1. Bourbon Street
Die Bourbon Street erstreckt sich über zwölf Häuserblöcke von der Canal Street bis zur Esplanade Avenue mitten durch das French Quarter – und sie ist genau so laut und chaotisch, wie man es gehört hat. Leuchtreklamen, offene Bars, Daiquiri-Maschinen und Menschenmassen, die zu jeder Zeit auf die Straße strömen. Für viele Erstbesucher ist das der wichtigste Anlaufpunkt. Ob man es mag oder nicht: Man sollte sie zumindest einmal entlanglaufen.
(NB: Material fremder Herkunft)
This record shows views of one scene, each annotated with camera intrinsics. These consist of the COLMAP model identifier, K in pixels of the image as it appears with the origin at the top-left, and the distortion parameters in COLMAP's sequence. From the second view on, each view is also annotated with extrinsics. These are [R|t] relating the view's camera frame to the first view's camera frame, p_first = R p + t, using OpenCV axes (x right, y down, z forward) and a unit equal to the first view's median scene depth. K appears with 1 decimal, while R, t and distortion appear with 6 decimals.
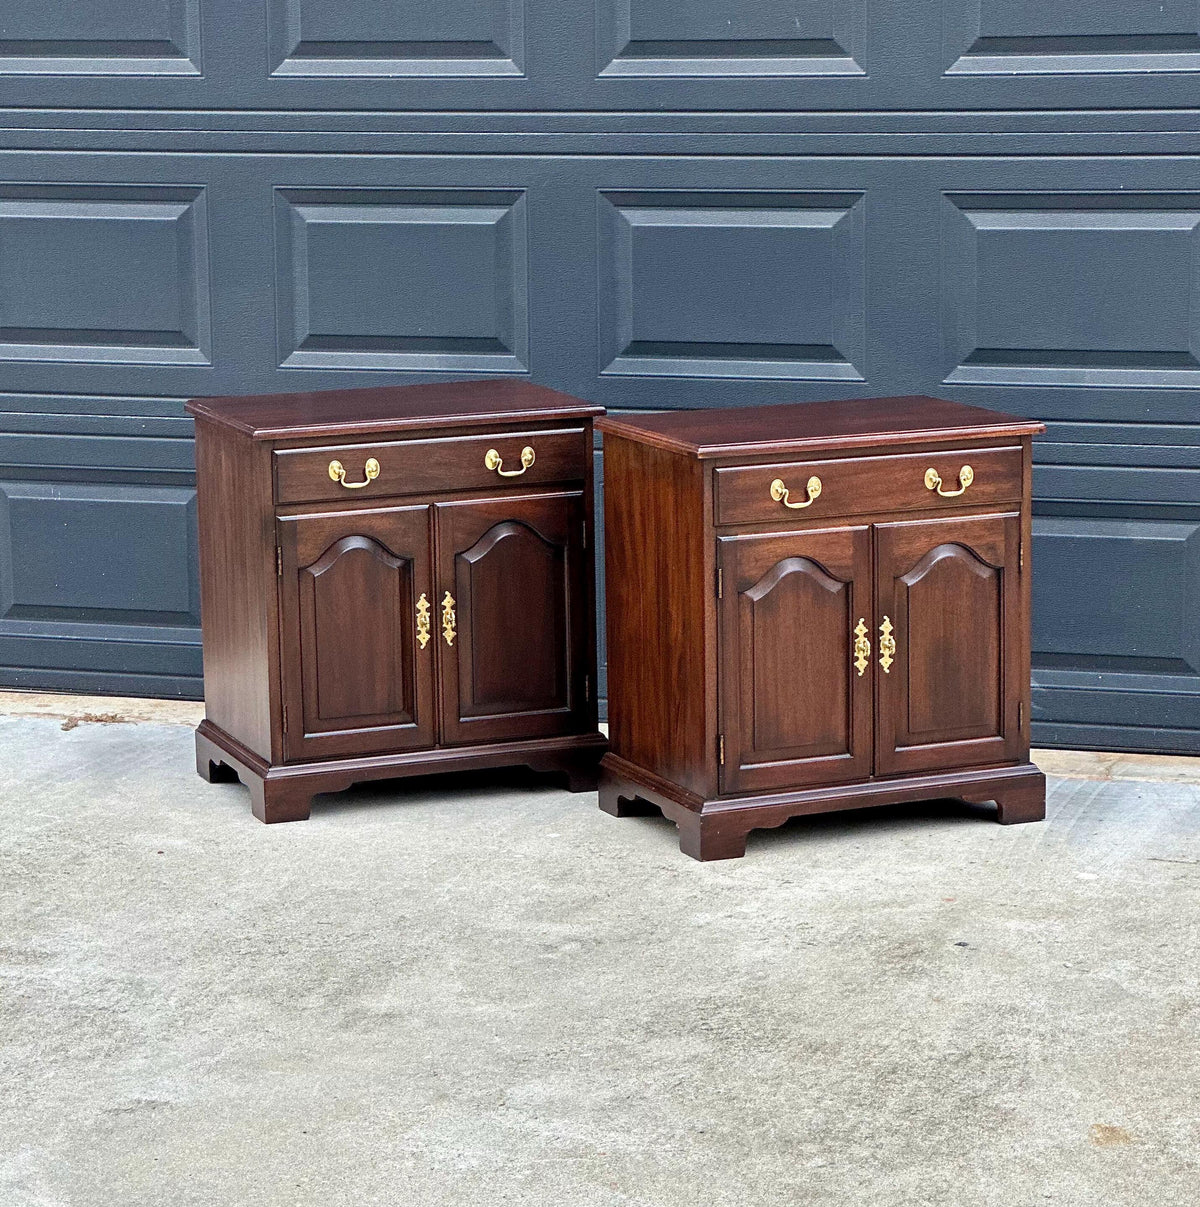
lens RADIAL K [[3917.8, 0, 626.7], [0, 3917.8, 651.9], [0, 0, 1]] dist [-0.411777, 14.497238]
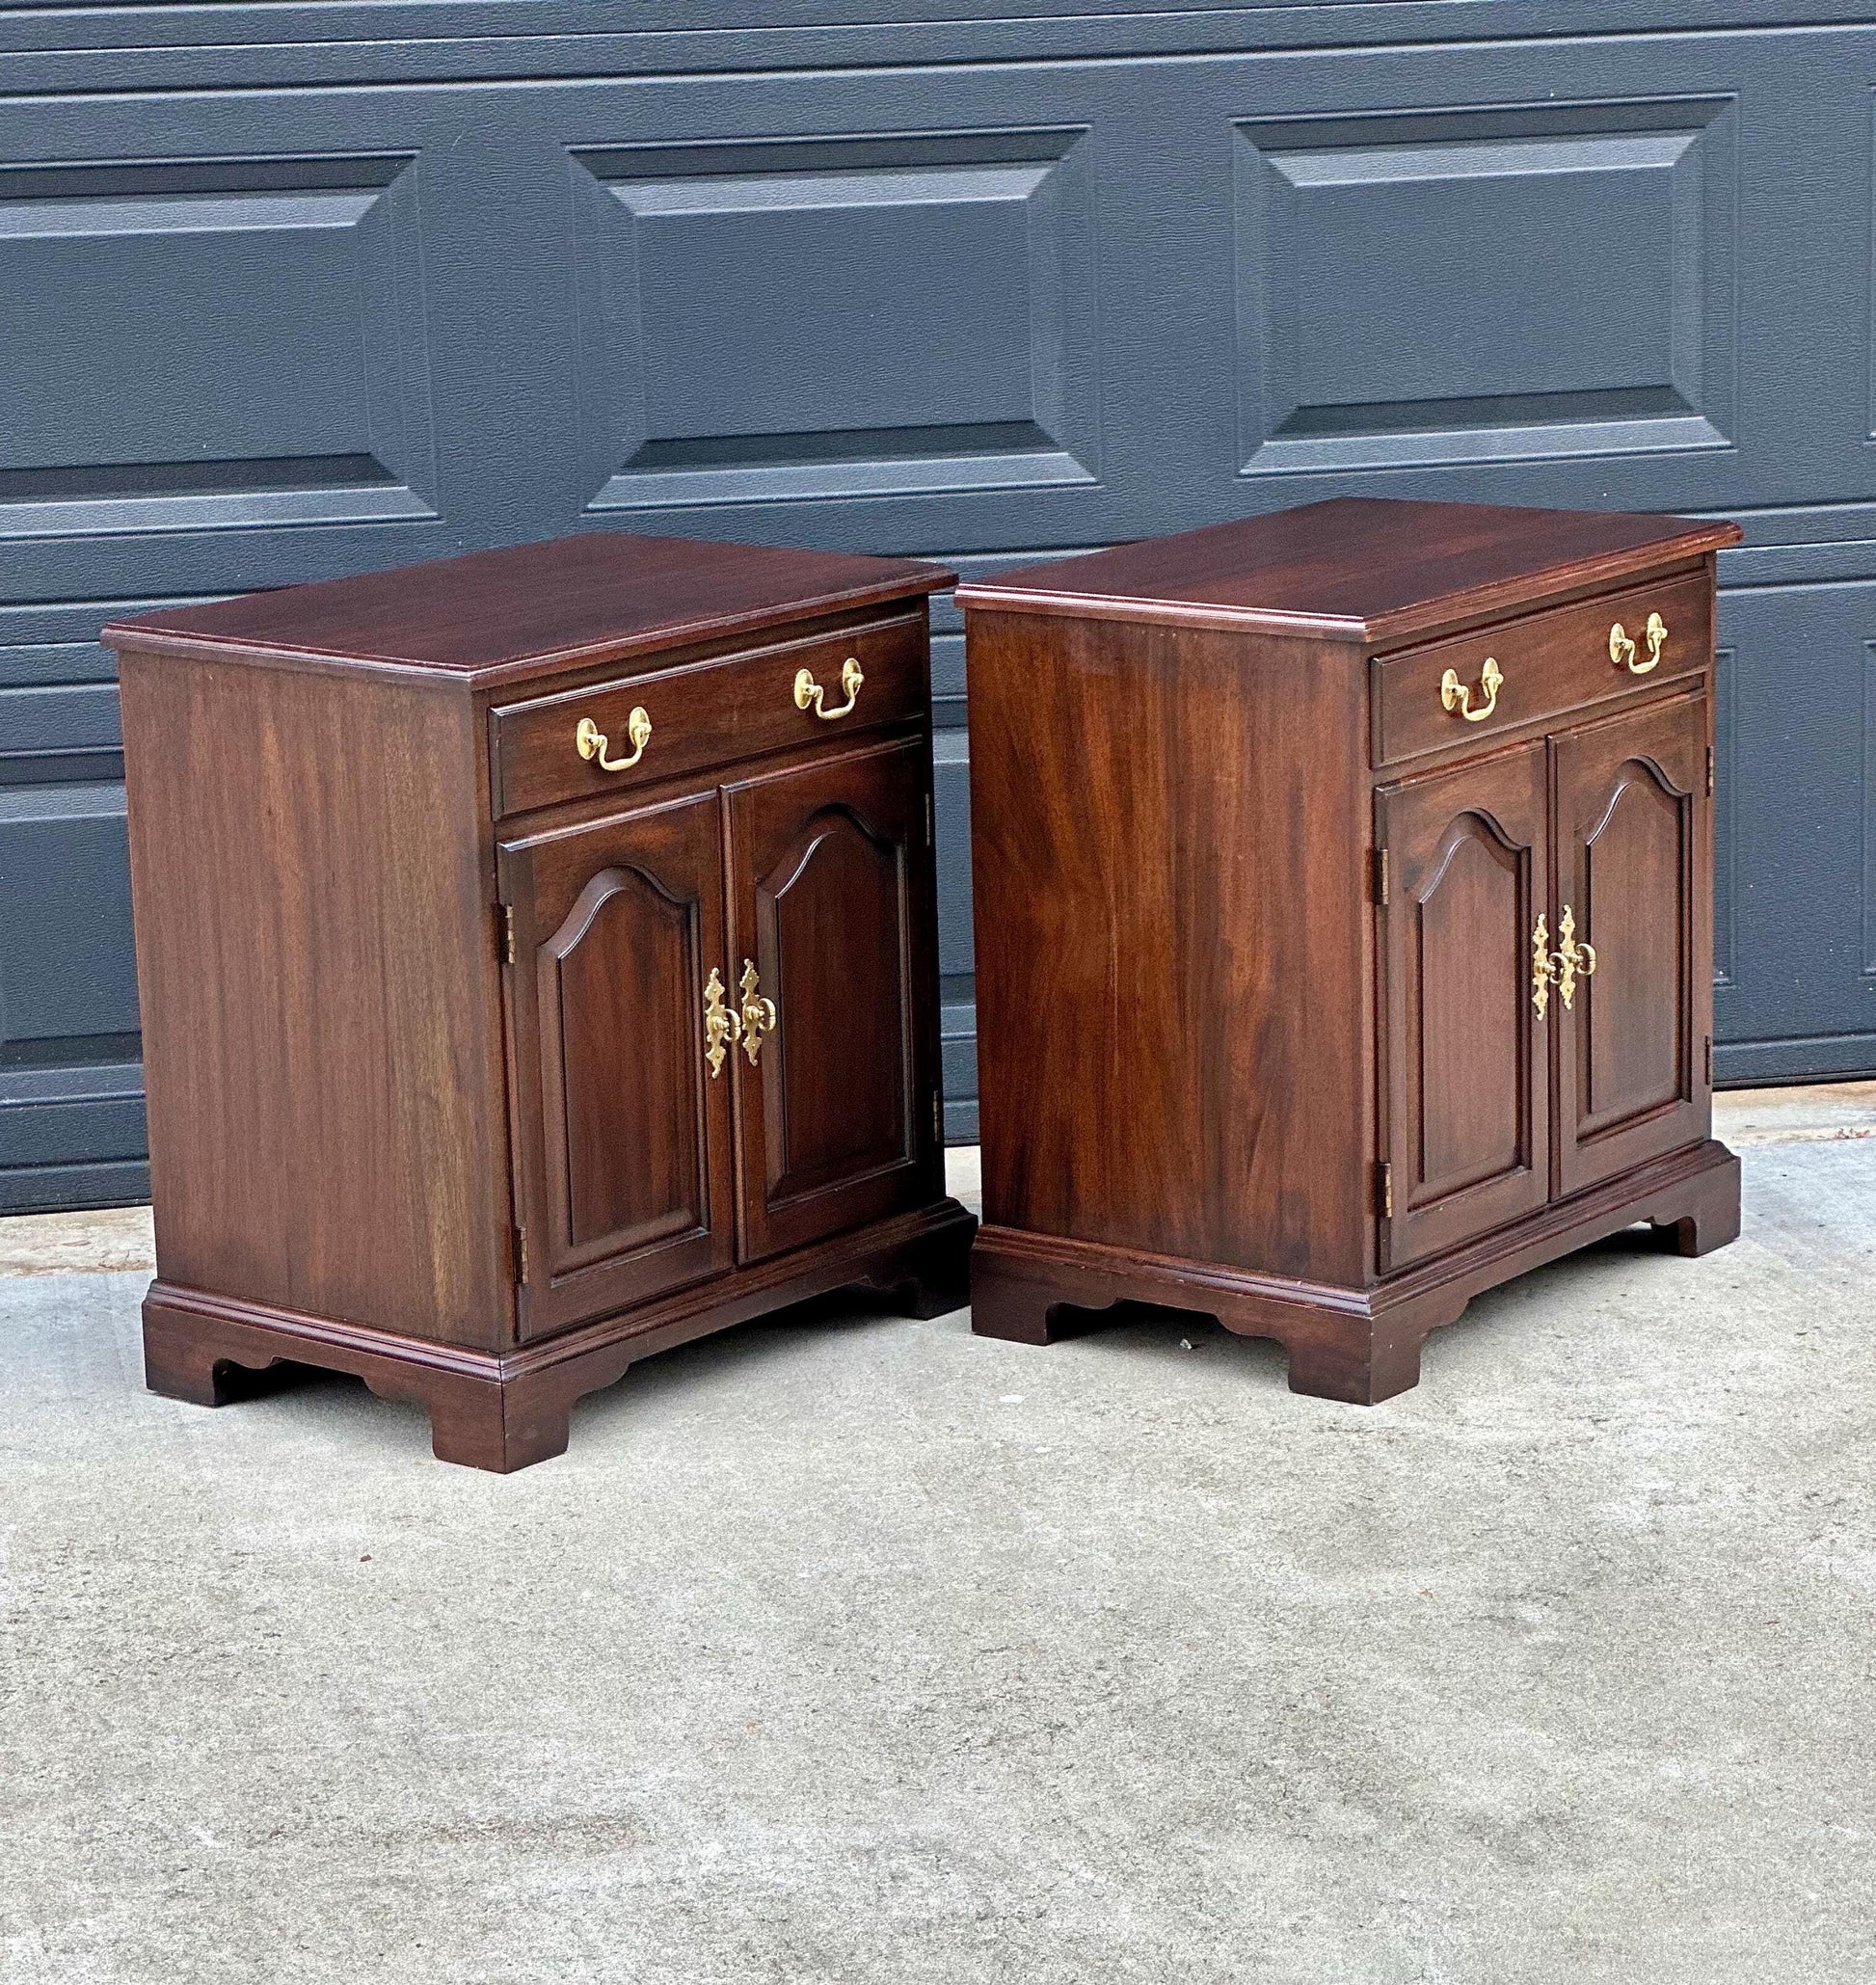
lens RADIAL K [[5689.3, 0, 935.9], [0, 5689.3, 1149.7], [0, 0, 1]] dist [0.056863, 3.043839]
pose [[0.862166, -0.130091, 0.489639, -0.404563], [0.106427, 0.991411, 0.076007, -0.045375], [-0.495321, -0.013420, 0.868606, 0.365854]]
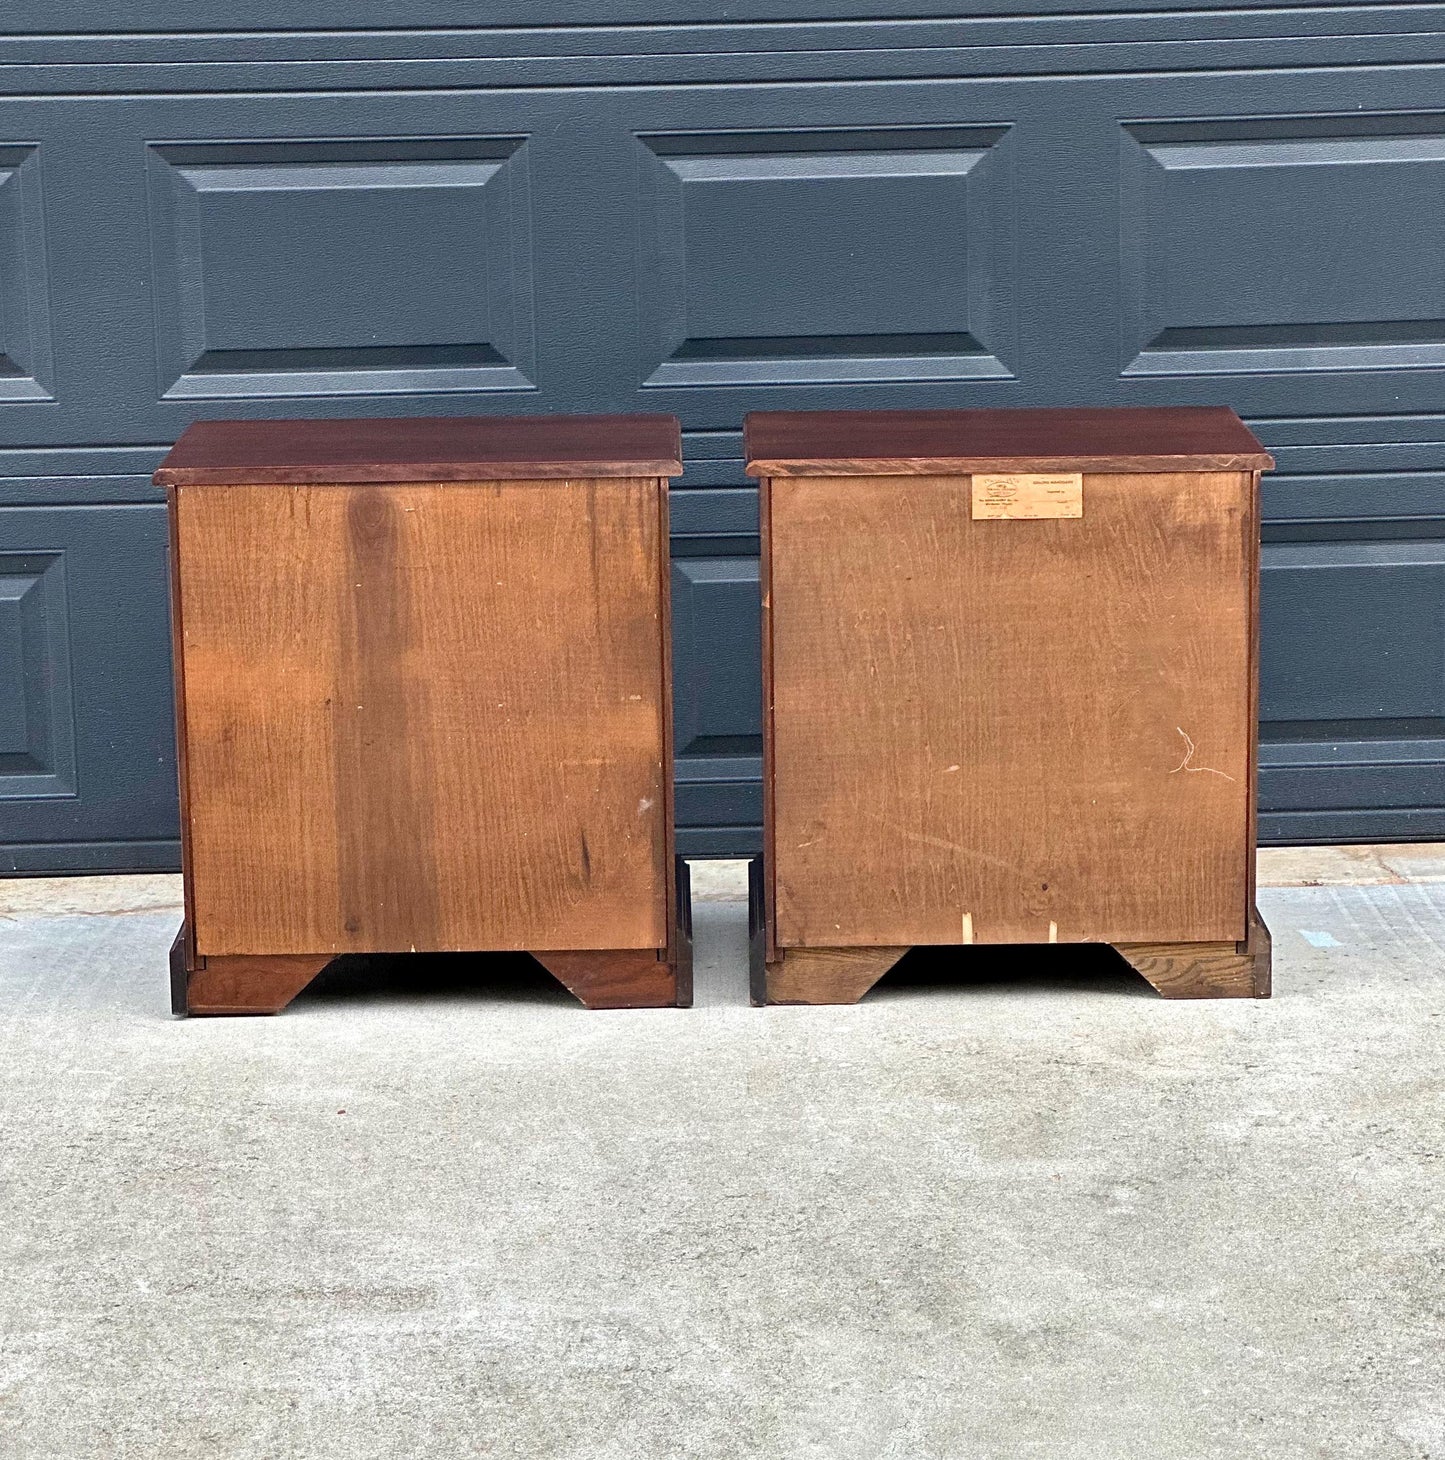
lens RADIAL K [[4482.4, 0, 722.5], [0, 4482.4, 730.0], [0, 0, 1]] dist [0.050186, 3.532038]
pose [[0.936022, -0.075863, 0.343667, -0.331061], [0.070606, 0.997117, 0.027806, -0.033926], [-0.344786, -0.001762, 0.938680, 0.238934]]
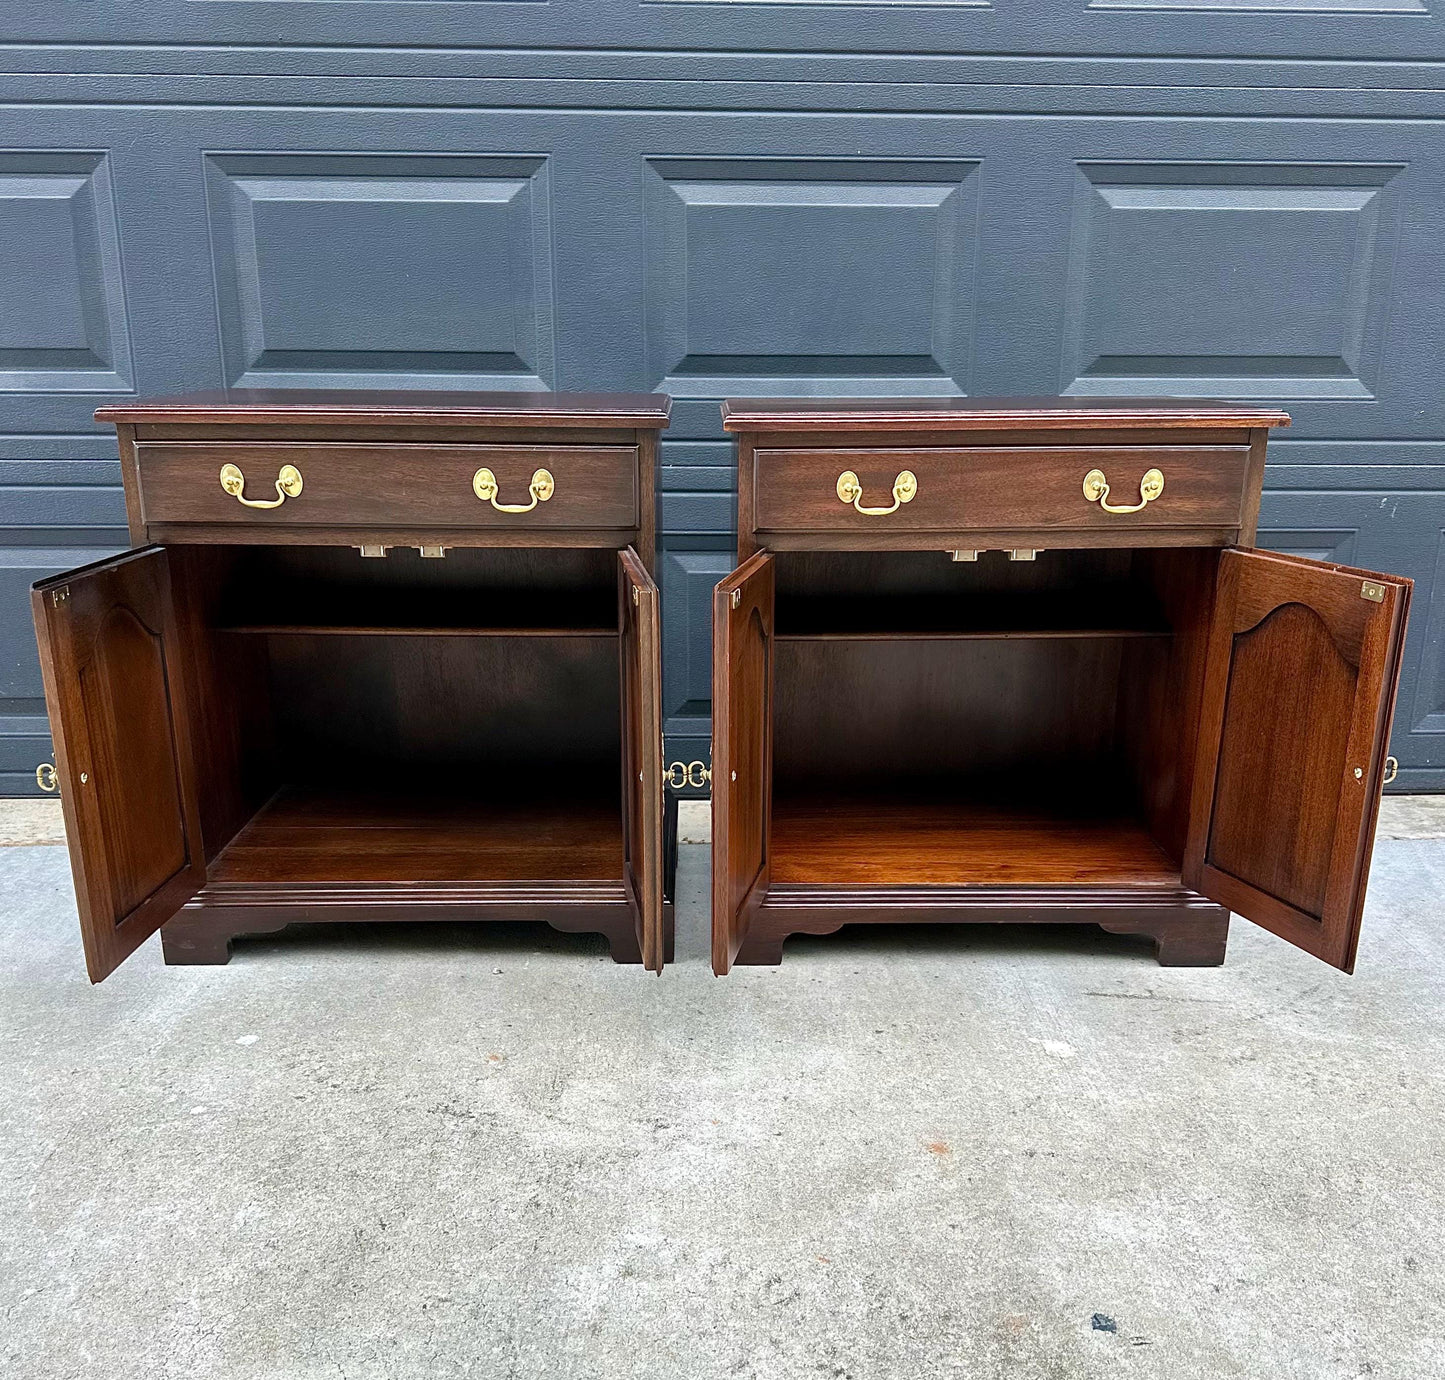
lens RADIAL K [[1361.7, 0, 720.2], [0, 1361.7, 838.4], [0, 0, 1]] dist [0.074793, -0.132773]
pose [[0.934604, -0.096787, 0.342269, -0.021086], [0.043328, 0.986079, 0.160531, -0.022649], [-0.353041, -0.135203, 0.925787, 0.783357]]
Die Straße ist rund um die Uhr geöffnet und kostet keinen Eintritt. Die Gesetze erlauben es, Alkohol in offenen Bechern auf der Straße zu trinken – das macht die Dynamik hier aus. Die Blöcke zwischen Canal und St. Ann sind das Epizentrum der Touristen: Hand Grenades, riesige Biere, Karaoke-Bars. Hinter St. Ann ändert sich das Publikum, die Bars werden lokaler. Jeder Block hat eine andere Energie.
Ehrlich gesagt: Wenn Sie Ihren ganzen Trip nur auf der Bourbon Street verbringen, verpassen Sie das, was diese Stadt ausmacht. In der Frenchmen Street, gleich hinter der Esplanade Avenue, finden Einheimische ihre Live-Musik. Das Essen auf der Bourbon Street ist meistens eher mittelmäßig. Aber das Spektakel der Straße an sich, besonders während Mardi Gras, ist etwas, das keine andere Stadt in den USA so hinbekommt.